= WHAT IS EXPECTED =
Reproduce every classification line in the material below verbatim, leaving the pictures out of your answer.

= RECORDS SHOWN =
****

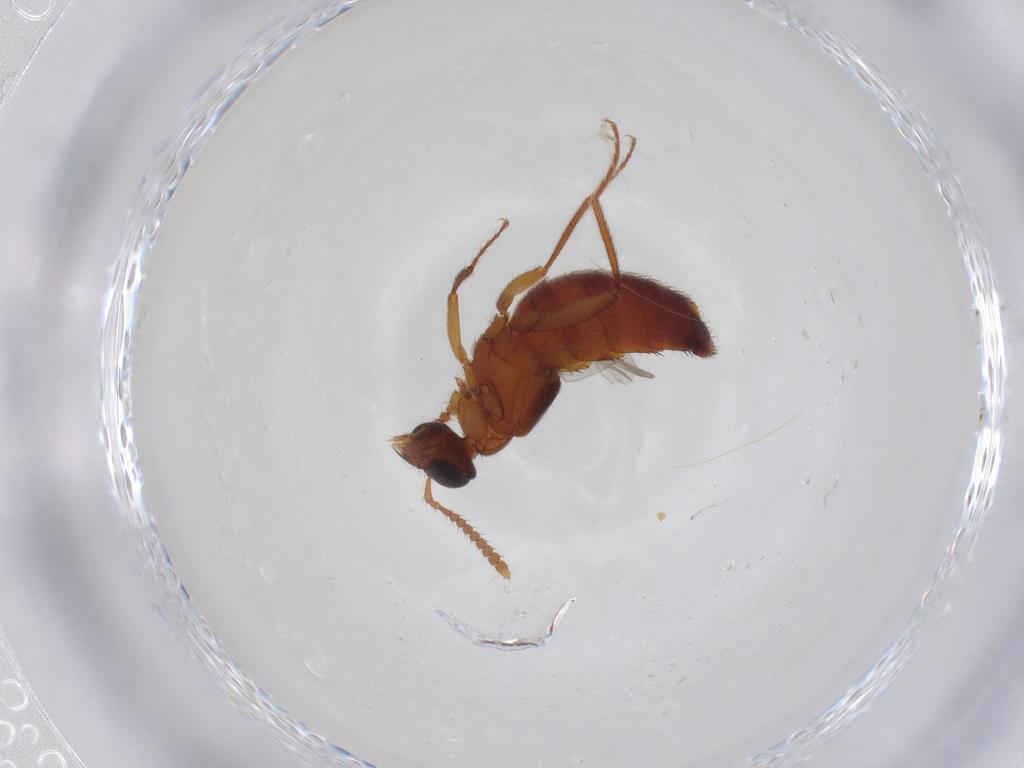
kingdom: Animalia
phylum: Arthropoda
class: Insecta
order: Coleoptera
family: Staphylinidae
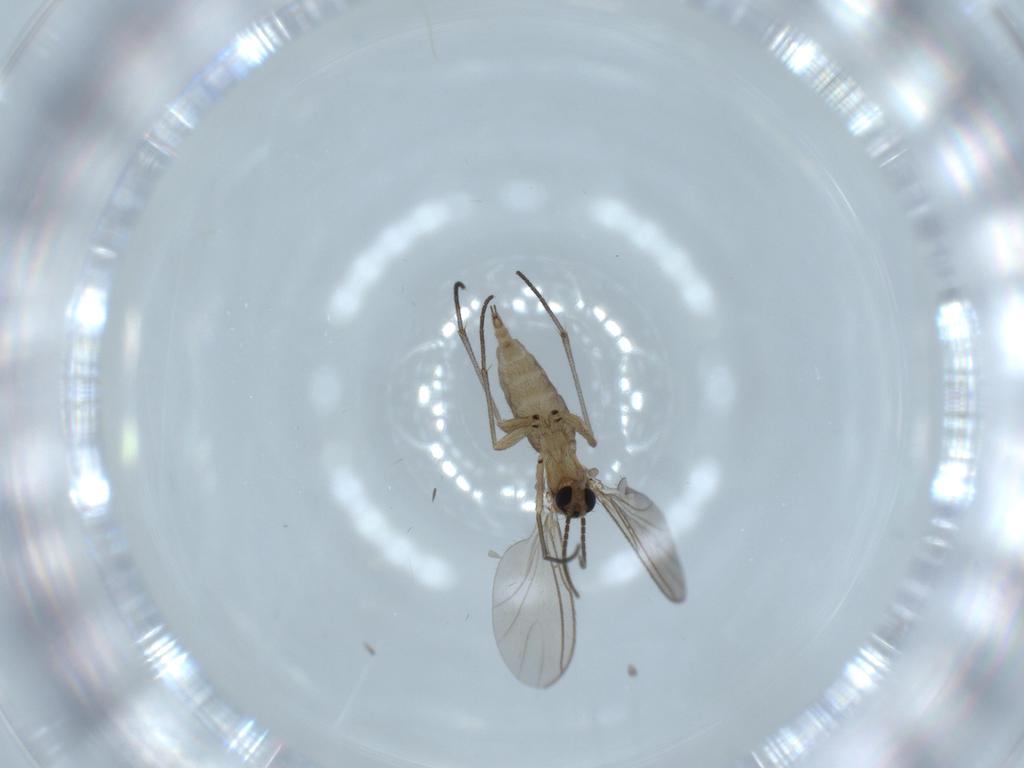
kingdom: Animalia
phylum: Arthropoda
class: Insecta
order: Diptera
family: Sciaridae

****

= RESPONSE TO THIS EXERCISE =
kingdom: Animalia
phylum: Arthropoda
class: Insecta
order: Coleoptera
family: Staphylinidae
kingdom: Animalia
phylum: Arthropoda
class: Insecta
order: Diptera
family: Sciaridae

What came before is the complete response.